Artık tedavinin sonuna yaklaşıyoruz. Birkaç gün sonra Nursen’den olgunlaştırdığımız, iğnelerle, ilaçlarla besleyip büyüttüğümüz yumurtalar toplanacak. Bu işlem için son iğneleri de yaptım ve o günü bekliyoruz. Daha öncede dediğim gibi şansımıza Nursen’de o ay 2 tane yumurta oluştu. Öyle kişiler varmış ki 15-20 yumurtası oluyormuş. O kadar çok yumurta olunca alternatif çok daha fazla oluyor tabii ki. İçlerinde iyisinin de iyisi çıkıyor. Tabii burada önemli olan yumurta sayısı değil kalitesi. O kadar çok yumurtadan kaliteli olan bir tane bile çıkmadığı durumlarda olabiliyormuş  Aysun Hanım’ın dediğine göre. “Bir tane yumurta olsun ama çok kaliteli olsun yeter” diyordu bize. Nursen’de ki iki yumurtadan hiç değilse bir tanesi kesin iyi çıkacak ve döllenip rahme konacak. O da tutacak. O kadar eminiz sonuçtan.

Yumurta toplama işlemi deyince gözümün önüne sanki Aysun Hanım eline küçük bir kepçe alıp yumurtaları alacakmış gibi bir görüntü geldi. Aslında zor ve kadın için sancılı bir işlem. Daha önce yaptıran bir arkadaşımıza sorduk. Onu bayıltmadan direkt toplama işlemi yapmışlar ve gerçekten çok eziyetli bir işlem olmuş. Nursen’e mutlaka bayıltarak yaptırmasını söylemiş. Heyecanla o günü beklemeye başladık. Cumartesi günü tüp bebek merkezinde hemen hemen sadece bu işlem yapılıyormuş. Zor ve heyecanlı bir gün olacaktı. Annem ve teyzemde bizimle gelmek istediler. Yanımızda olmak istiyorlardı. Hani Nursen’in bir şeye ihtiyacı olursa ben erkek olarak müdahale edemeyebilirim diye düşündüler. Haklıydılar aslında, ne olur ne olmaz. Nursen’e de söylediler gelmek istediklerini. Belki Nursen istemeyebilir, sadece beni isteyebilir yanında. Nursen de “Olur tabii gelin lütfen” deyince bu sefer hep beraber cumartesi gününü beklemeye başladık. Sabah 9 gibi tüp bebek merkezinde olacaktık. Orada buluşuruz cümbür cemaat dedik. Bir yandan da o kadar kalabalık gidip komik duruma düşmeyiz inşallah diye düşünüyorduk. Acaba bizim gibi böyle ailece gelenler var mıydı? Aman ne olacak ki? Ne güzel yalnız değiliz işte. Bize destek olan ailemiz var yanımızda. Keşke Nursen’in ailesi de Ankara’da olsaydı da onlarda gelebilseydi bizimle. Ne güzel olurdu. Onlarda her telefonla konuştuğumuzda bize moral verdiler, destek oldular.

Bu sırada evlilik yıldönümümüzde geldi.
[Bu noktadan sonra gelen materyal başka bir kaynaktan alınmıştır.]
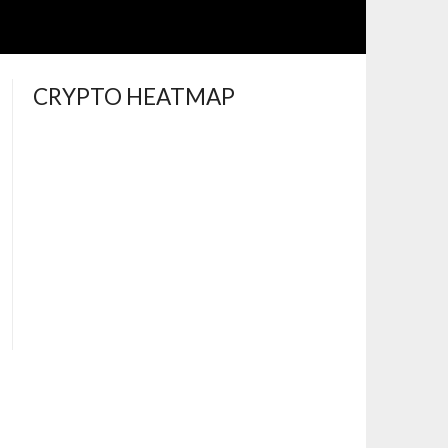
CRYPTO HEATMAP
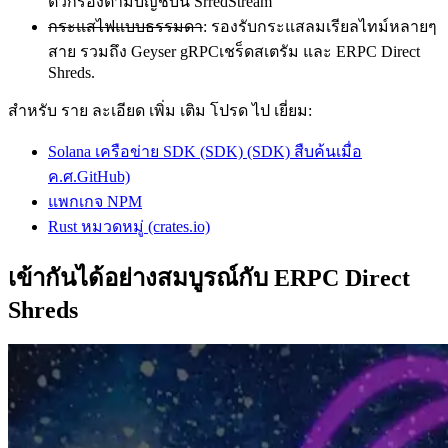
ตัวกรองตามบัญชีบน SrredStream
กระแสไฟแบบธรรมดา
: รองรับกระแสลมเรียลไทม์หลายๆ
สาย รวมถึง Geyser gRPCเชร็ดสเตรัม และ ERPC Direct
Shreds.
สําหรับ ราย ละเอียด เพิ่ม เติม โปรด ไป เยี่ยม:
Solana เครือข่าย SDK (SDK) (SDK) สืบค้นเมื่อ
ค.ศ.GitHub)
แพกเกจ NPM
Rust หมวดหมู่ (crates.io)
เข้ากันได้อย่างสมบูรณ์กับ ERPC Direct
Shreds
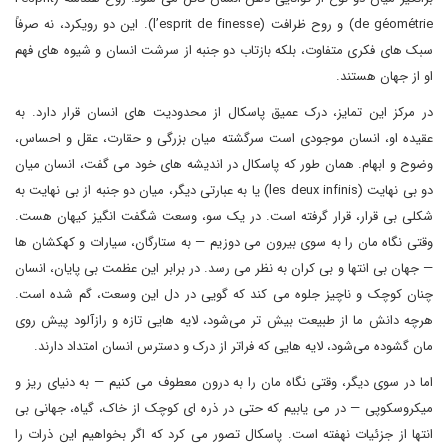
de géométrie) و روح ظرافت (l’esprit de finesse). این دو رویکرد، نه صرفاً
سبک های فکری متفاوت، بلکه بازتاب دو جنبه از سرشت انسان و شیوه های فهم
او از جهان هستند.
در مرکز این تمایز، درک عمیق پاسکال از محدودیت های انسان قرار دارد. به
عقیده او، انسان موجودی است سرگشته میان بزرگی و حقارت، عقل و احساس،
وضوح و ابهام. همان طور که پاسکال در اندیشه های خود می گفت، انسان میان
دو بی نهایت (les deux infinis) یا به عبارتی دیگر، میان دو جنبه از بی نهایت به
شکلی بی قرار، قرار گرفته است. در یک سو، وسعت شگفت انگیز کیهان هست.
وقتی نگاه مان را به سوی بیرون می دوزیم — به ستارگان، سیارات و کهکشان ها
— جهان بی انتها و بی کران به نظر می رسد. در برابر این عظمت بی پایان، انسان
چنان کوچک و ناچیز جلوه می کند که گویی در دل این وسعت، گم شده است.
هرچه دانش ما از طبیعت بیش تر می‌شود، لایه هایی تازه و رازآلود پیش روی
مان گشوده می‌شود، لایه هایی که فراتر از درک و دسترس انسان امتداد دارند.
اما در سوی دیگر، وقتی نگاه مان را به درون معطوف می کنیم — به دنیای ریز و
میکروسکوپی — در می یابیم که حتی در ذره ای کوچک از خاک، گیاه، جهانی بی
انتها از جزئیات نهفته است. پاسکال تصور می کرد که اگر بخواهیم این ذرات را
Tam tedavinin son günlerine denk geldiği için çok özel bir şey yapamadık Nursen’le. Kendi aramızda küçük bir yemek ile kutladık. Ama birbirimize aldığımız hediyeleri söylemem lazım ki bu durumda bile ne kadar keyfimize ve zevkimize düşkün olduğumuzu görün. Nursen bana Rakı Ansiklopedisi aldı. Bende iki rakı kadehi ve karaf aldım. Tedavi bittiğinde gene rakı keyfimi yapabilecektim. Aslında bunu Nursen’le beraber yapmak benim için en büyük keyif ve zevk,  ama sanırım bir süre daha yapamayacağız. Bir süre dediğim bebek doğup Nursen’in süt vermeyi bitirmesine kadar. Olsun nasıl olsa o gün gelecek. Kadehler ve karaf hiç kullanılmadı ve baş başa rakımızı yudumlayacağımız o günü bekliyorlar. Fakat ben Rakı Ansiklopedisini okumaya başladım.